Автор совершает здесь забавную ошибку: аристократизм личного восприятия он делает свойством предмета, внутреннее перемещает вовне. Так, поверив ему на слово, нам придется ждать аристократизма от всех, кто когда-либо в детстве купался на Балтийском море: песок под ногой у всех один! Ergo:[155] Балтийское море создает аристократов. — Думаю, что дело здесь не в песке, а в ощупи, и даже не в ощупи, а в молниеносном перенесении внешнего впечатления на душу: твердый песок под ногой становится символом. Соответствие ноги и почвы. Мягкого и вязкого автор не переносил уже потом всю жизнь — ни в чем, нигде: услужил ему балтийский песок!
Но — не показательная ли подмена? Вместо современного, в ушах навязшего: «Я создал горы, воды, звезды, тучи!»… — вдруг: «меня создал балтийский песок». Обкрадывать себя — не первая ли примета неизбывного богатства?
А вот еще одно пробуждение:
«Я спал в каюте на „Варяге“ сладким детским сном. Какой-то грохот пробуждает меня, и прежде, чем я успеваю сообразить, что это барабанный бой, я погружен в тихое блаженство хорового пения: на палубе команда поет „Отче наш“…»

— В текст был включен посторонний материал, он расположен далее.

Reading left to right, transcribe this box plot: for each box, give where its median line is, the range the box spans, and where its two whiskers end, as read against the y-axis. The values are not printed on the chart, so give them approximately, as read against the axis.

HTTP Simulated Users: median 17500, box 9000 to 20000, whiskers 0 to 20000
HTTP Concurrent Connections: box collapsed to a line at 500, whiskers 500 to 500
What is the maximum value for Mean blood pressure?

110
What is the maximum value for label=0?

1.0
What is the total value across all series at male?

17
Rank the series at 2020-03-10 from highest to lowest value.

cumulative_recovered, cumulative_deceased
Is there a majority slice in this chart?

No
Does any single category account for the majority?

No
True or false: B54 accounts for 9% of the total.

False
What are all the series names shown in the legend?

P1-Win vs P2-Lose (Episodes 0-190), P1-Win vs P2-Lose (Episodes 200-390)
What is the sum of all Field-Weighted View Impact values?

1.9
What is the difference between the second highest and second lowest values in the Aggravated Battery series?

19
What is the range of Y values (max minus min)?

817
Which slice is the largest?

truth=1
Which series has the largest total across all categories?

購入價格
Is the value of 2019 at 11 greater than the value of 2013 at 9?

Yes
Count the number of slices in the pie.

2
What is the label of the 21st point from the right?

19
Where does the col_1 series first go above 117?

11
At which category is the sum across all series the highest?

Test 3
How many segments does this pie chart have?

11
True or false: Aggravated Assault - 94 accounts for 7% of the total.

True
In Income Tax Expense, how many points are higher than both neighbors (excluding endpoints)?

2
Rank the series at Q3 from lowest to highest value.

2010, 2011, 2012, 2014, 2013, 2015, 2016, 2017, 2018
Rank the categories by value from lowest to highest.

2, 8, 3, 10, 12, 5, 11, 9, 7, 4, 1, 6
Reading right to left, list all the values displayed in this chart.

И — через несколько строк: «Но такого пробуждения, как тогда на Варяге, я не помню»… Что же здесь изысканно: предмет или восприятие? Шум воды и хоровое пение, — чего проще! То, с чего начинает день последний юнга с этого же «Варяга»! Дело в ушах, дело в душе.
Война. Автор всецело занят своим лазаретом: пленные и раненые, раненые и пленные, — но:
«Бывали и эпикурейские впечатления; разве не эпикурейство, когда в темный вечер по аллее возвращаешься домой, а навстречу шаги, и из темноты вдруг — только подумайте, в глуши, в Тамбовской губ. — раздается: „Eccelenza, felicissima notte!“[156] (Итальянец-пленный).
Чист — родник?
Есть у Гоголя где-то, кажется в „Переписке с друзьями“ такая великолепная, бичом хлещущая формула: „Демократический бунт чувств — против высокого единодержавия души“. (Душа здесь, как дух.) А что, если пять чувств не только не рабы (враги), а верные союзники духа? Не подавленные, не торжествующие: любовный союз, вольное служение.
154
Пробуждения ребенка — торжествующие, пробуждения зрелого человека — угрюмы, а стариков — мрачны (фр.).